Bon Jovi – Jon still looks great. Richie Sambora on the other hand has morphed into a male-to-female transgender Long Island housewife/ Michael Meyers’ Linda Richman. Tawk amongst yuhselves.
Rihanna – Last year on Grammy weekend she got beat up by Chris Brown, this year her stylist had the honors.
Jay-Z – in a tux. Maybe he is the new Sinatra.
Solange’s son Julez (he went up w RiRi and Jay Z) – or was it Mad Magazine’s Alfred E. Neuman?
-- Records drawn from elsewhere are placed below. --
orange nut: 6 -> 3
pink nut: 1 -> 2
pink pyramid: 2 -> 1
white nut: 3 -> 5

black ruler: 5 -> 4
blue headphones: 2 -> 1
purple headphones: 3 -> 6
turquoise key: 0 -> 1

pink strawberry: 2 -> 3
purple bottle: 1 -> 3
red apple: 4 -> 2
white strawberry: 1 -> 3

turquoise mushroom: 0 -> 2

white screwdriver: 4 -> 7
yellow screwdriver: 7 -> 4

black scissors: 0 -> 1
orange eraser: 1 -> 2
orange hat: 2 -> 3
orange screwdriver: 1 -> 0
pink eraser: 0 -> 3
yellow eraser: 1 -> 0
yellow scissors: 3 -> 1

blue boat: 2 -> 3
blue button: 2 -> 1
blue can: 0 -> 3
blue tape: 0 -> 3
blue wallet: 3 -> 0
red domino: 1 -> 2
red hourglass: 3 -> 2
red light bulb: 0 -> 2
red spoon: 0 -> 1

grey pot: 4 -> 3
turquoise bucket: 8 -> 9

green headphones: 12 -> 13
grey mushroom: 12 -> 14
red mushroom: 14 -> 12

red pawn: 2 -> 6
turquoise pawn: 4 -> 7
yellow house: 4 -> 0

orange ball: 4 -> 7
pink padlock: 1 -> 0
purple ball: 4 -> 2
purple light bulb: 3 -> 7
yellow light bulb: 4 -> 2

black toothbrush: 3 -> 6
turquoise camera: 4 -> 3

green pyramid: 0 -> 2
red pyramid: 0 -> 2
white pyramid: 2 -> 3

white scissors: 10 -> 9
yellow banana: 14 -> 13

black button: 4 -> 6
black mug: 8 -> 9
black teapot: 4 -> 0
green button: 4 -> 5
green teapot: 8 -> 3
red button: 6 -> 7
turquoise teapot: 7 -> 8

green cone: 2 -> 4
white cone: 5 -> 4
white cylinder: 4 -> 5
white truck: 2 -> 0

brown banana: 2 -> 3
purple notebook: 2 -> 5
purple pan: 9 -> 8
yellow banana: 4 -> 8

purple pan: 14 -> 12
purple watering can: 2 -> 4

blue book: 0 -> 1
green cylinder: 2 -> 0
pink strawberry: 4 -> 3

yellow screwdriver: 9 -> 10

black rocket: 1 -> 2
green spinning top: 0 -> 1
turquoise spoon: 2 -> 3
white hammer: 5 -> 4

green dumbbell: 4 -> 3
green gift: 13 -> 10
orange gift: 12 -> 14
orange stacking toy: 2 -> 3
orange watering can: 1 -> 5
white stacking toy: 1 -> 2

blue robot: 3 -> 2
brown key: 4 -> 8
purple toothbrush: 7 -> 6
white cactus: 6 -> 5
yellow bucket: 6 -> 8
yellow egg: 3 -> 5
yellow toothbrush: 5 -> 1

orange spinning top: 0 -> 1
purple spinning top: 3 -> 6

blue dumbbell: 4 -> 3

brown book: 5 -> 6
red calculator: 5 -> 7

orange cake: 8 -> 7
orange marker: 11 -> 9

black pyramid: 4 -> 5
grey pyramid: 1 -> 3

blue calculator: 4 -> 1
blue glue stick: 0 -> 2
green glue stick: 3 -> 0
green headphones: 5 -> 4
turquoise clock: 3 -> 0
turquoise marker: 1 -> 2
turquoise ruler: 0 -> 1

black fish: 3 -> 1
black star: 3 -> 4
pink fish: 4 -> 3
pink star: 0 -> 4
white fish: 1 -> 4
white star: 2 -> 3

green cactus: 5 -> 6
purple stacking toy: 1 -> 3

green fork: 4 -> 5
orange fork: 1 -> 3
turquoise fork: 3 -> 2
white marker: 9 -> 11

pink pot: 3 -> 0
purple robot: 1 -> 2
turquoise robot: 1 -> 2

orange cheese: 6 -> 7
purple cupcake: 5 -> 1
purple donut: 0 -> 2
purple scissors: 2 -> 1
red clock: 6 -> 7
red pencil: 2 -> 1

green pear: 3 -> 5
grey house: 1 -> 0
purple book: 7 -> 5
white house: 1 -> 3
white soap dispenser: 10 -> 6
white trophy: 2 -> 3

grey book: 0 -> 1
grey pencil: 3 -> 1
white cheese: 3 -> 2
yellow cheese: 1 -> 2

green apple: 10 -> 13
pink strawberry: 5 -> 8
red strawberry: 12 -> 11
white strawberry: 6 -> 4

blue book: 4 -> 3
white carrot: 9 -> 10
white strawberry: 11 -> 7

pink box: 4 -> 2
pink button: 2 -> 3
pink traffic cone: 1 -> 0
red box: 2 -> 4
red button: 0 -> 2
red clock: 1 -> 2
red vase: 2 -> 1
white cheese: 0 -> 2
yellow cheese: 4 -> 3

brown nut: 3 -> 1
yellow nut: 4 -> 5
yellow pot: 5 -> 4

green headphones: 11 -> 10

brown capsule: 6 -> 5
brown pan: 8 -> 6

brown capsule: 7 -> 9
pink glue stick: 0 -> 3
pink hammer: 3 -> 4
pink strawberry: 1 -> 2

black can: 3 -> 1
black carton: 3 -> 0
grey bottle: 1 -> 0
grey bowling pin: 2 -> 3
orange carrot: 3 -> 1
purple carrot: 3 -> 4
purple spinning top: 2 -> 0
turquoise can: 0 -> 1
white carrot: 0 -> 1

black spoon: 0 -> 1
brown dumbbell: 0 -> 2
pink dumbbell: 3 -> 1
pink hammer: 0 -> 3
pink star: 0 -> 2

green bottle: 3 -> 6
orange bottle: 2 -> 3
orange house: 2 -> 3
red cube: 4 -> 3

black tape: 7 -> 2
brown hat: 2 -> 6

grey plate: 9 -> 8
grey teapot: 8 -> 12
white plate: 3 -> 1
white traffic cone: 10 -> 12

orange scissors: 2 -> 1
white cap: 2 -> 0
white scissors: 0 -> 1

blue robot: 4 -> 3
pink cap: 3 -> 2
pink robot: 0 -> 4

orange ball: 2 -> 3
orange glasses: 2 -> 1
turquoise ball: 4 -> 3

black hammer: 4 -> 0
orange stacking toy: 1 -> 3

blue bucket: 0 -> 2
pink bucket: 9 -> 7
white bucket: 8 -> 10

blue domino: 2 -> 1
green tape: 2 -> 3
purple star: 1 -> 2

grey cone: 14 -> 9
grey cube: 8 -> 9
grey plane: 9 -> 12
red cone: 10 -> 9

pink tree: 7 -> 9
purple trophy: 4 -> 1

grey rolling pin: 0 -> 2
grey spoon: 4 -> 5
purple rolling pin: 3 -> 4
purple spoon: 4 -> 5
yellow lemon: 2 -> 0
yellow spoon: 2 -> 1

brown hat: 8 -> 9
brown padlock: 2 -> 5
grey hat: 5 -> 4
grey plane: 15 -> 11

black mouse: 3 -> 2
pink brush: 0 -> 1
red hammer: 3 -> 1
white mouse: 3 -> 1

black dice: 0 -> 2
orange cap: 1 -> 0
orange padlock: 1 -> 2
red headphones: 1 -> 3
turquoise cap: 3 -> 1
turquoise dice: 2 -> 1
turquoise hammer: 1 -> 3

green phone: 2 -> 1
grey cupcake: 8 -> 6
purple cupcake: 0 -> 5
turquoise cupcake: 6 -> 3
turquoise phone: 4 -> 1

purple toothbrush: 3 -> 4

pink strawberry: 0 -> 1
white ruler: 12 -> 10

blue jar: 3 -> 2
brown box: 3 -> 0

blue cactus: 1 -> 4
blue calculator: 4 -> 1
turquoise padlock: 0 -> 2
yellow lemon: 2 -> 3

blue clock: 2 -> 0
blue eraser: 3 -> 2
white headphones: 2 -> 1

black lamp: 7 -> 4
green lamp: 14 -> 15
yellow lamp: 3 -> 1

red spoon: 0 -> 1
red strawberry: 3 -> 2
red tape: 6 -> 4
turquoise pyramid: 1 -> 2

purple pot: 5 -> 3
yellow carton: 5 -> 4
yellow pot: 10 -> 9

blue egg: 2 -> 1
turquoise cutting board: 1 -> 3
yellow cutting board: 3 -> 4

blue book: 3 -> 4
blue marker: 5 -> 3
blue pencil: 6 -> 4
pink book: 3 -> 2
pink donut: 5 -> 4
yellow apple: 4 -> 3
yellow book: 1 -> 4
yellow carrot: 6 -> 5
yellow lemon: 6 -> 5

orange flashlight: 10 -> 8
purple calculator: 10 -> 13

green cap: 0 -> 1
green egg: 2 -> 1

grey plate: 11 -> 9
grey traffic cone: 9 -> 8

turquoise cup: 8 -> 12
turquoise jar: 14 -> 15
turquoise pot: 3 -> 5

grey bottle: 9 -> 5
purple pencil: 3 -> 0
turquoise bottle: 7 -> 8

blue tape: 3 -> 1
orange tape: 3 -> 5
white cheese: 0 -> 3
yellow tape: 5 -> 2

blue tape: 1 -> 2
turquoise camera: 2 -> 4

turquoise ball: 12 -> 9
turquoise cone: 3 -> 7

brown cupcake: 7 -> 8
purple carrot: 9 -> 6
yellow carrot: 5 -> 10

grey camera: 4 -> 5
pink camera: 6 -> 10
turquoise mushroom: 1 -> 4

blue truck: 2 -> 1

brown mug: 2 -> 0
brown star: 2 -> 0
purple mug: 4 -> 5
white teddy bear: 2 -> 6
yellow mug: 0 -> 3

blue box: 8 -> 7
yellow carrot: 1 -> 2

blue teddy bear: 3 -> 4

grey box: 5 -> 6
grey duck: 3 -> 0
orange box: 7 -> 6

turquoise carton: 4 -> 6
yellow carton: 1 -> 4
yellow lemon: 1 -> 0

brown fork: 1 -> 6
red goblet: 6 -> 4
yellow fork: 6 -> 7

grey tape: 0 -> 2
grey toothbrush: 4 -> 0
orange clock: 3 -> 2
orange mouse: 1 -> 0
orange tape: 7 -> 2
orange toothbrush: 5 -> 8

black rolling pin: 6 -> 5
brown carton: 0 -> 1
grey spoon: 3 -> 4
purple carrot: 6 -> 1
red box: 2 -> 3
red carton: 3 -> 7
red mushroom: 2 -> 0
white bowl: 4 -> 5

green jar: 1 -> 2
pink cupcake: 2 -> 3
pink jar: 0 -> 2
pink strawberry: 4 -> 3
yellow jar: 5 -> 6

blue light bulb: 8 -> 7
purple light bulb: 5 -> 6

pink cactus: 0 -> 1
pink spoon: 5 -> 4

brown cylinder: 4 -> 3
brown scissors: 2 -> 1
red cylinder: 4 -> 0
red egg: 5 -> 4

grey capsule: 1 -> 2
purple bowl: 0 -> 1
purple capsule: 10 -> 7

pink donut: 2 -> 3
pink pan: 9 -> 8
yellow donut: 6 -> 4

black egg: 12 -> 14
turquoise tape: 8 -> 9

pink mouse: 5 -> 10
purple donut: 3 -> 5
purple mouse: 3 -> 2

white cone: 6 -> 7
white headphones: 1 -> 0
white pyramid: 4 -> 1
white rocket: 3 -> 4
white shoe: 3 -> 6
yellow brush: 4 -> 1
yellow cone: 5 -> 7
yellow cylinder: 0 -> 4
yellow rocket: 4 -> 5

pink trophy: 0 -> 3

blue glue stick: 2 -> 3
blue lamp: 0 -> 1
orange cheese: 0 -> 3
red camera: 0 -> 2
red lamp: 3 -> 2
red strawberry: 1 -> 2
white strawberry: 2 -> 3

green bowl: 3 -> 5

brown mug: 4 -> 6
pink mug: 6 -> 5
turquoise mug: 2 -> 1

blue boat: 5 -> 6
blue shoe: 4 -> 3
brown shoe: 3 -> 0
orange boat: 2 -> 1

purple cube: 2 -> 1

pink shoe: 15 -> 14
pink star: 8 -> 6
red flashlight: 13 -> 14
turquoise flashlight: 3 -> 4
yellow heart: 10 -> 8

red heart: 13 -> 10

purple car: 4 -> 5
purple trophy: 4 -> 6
Wyclef Jean – Talk about making lemonade out of lemons. He hasn’t gotten this much screen time in over a decade. He’s an aftershock away from getting a Grammy next year.
Dave Matthews Band – The way he dances is really special. I thought you weren’t supposed to like them after you graduated college.
Ricky Martin – His career may not be hot, but at least he still is. Papi!
Roberta Flack – Killing me softly with botox …and wearing the latest from the Lion King wig line.
Quentin Tarantino – He’s transmogrified into some sort of weird amalgam of Johnny Cash, Fat Elvis and Robin Williams.
Drake, Lil Jon and Eminem – I thought it was bleep bleep but I didn’t think the bleep bleep bleep was all the bleep bleep. No record label bleep bleep pull up your pants bleep bleep stop being such a homophobe bleep bleep.
Britney Spears – I’m concerned. Not so much for Brit, but for her agent/boyfriend who was ok with her wearing Elvira’s bathing suit and beach throw to the show. Sheer madness! I think her conservatorship needs a conservatorship. The question is, will she ever perform at an award show again … and live?